Our county school district recently announced that multiple teachers and students had their data stolen and posted on the dark web. There have been few details shared and no indication of exactly who or what is now available for others to see or purchase online. No doubt, our kids’ identities are at a higher risk now of being stolen than ever before.
In the past I’ve sporadically checked my sons’ credit reports, just to make sure no one is using them. I’m now in the process of checking their reports again and then freezing their credit.
Credit reports are documents that provide details about your credit, including your credit history, activity, and current status within your credit accounts. By reviewing your credit reports, you can see if others have opened credit accounts in your name or if any companies have mistakingly reported information about your accounts to the credit reporting agencies (e.g., like credit card bills or mortgage payments not getting paid on time).
You can check your credit reports (and those of your children) for free at annualcreditreport.com. According to U.S. law, you can get one free credit report from each credit reporting agency within a 12 month period. There are three major credit reporting agencies: Experian, TransUnion, and Equifax.
If you wanted to be able to regularly check on your credit throughout the year, here’s how you could do it yourself for free. Every four months, request a credit report for each member of the family from one of the credit reporting agencies. So, for instance, in January request reports from Experian, in May go to TransUnion, and in September go to Equifax. I’d have to put this to-do item in my Cozi calendar so I wouldn’t forget.
Requesting a credit report is easy at annualcreditreport.com. You fill out a form, request which credit reporting agency you want a credit report from, and then answer a few security questions. Then you can review the report online to make sure the information presented is accurate. There are further directions on the credit report explaining what to do if you find an inaccuracy. I just requested and reviewed my credit report, and it literally took all of five minutes.
Visit the Consumer Financial Protection Bureau for more information about credit reports and how to read them.

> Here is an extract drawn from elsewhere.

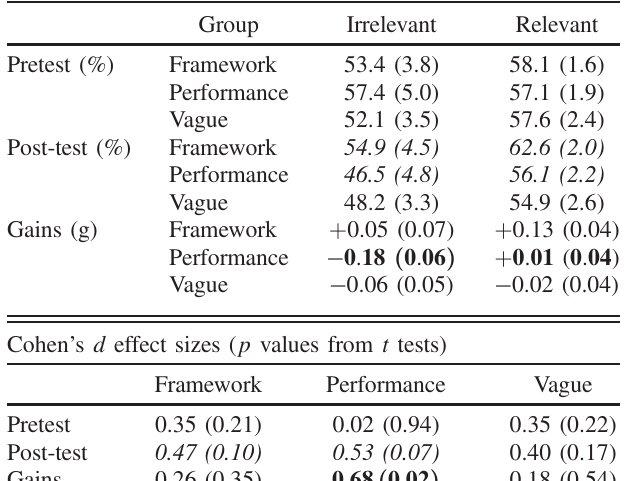
TABLE V. Top: Average CLASS pretest and post-test percent- ages of expertlike scores and normalized gains, comparing students who perceived relevance vs students who did not. Standard errors are in parentheses next to means; please see Table I for respective sample sizes. Bottom: Cohen ’ s d values and t -test p values for comparisons between relevant and irrelevant views. Adapted from Table 5 in Ref.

A credit freeze stops potential creditors (like loan officers) from accessing your credit file. By placing a freeze on your credit, you can stop a bad actor from using your identity to open credit in your name (e.g., like a car loan or a credit card). Now, a credit freeze stops ALL potential creditors from accessing your credit file, and it doesn’t distinguish between illegitimate and legitimate requests. This means that you will need to unfreeze your account to access your credit (like when you want to apply for a home mortgage loan or refinance your credit card debt).
The Federal Trade Commission gives guidance on how to place a credit freeze at all three credit reporting agencies. Basically, you must visit each credit reporting agency’s website to follow their process to request a freeze. I just did it for myself, and it took about 5 minutes per site (while being regularly interrupted by Mr. 5 year old during his virtual school time).
To place a freeze on the kids’ accounts, I need to mail a letter or form, like the Minor Freeze Request Form for Equifax, to each reporting agency along with proof of their identity and mine. The other two credit reporting agencies have similar requirements, so if you collect the needed information from one credit reporting agency, you should have what you need for the others. That’s a bit of a pain in the neck, but it is manageable.
I figure the boys aren’t going to be accessing their credit any time soon, so we better protect it for them. All in, I think this task of running credit reports and freezing credit for all four of us will take me an hour or two of my time. It’s a well worth it return on investment for me to protect the entire family and give me some peace of mind.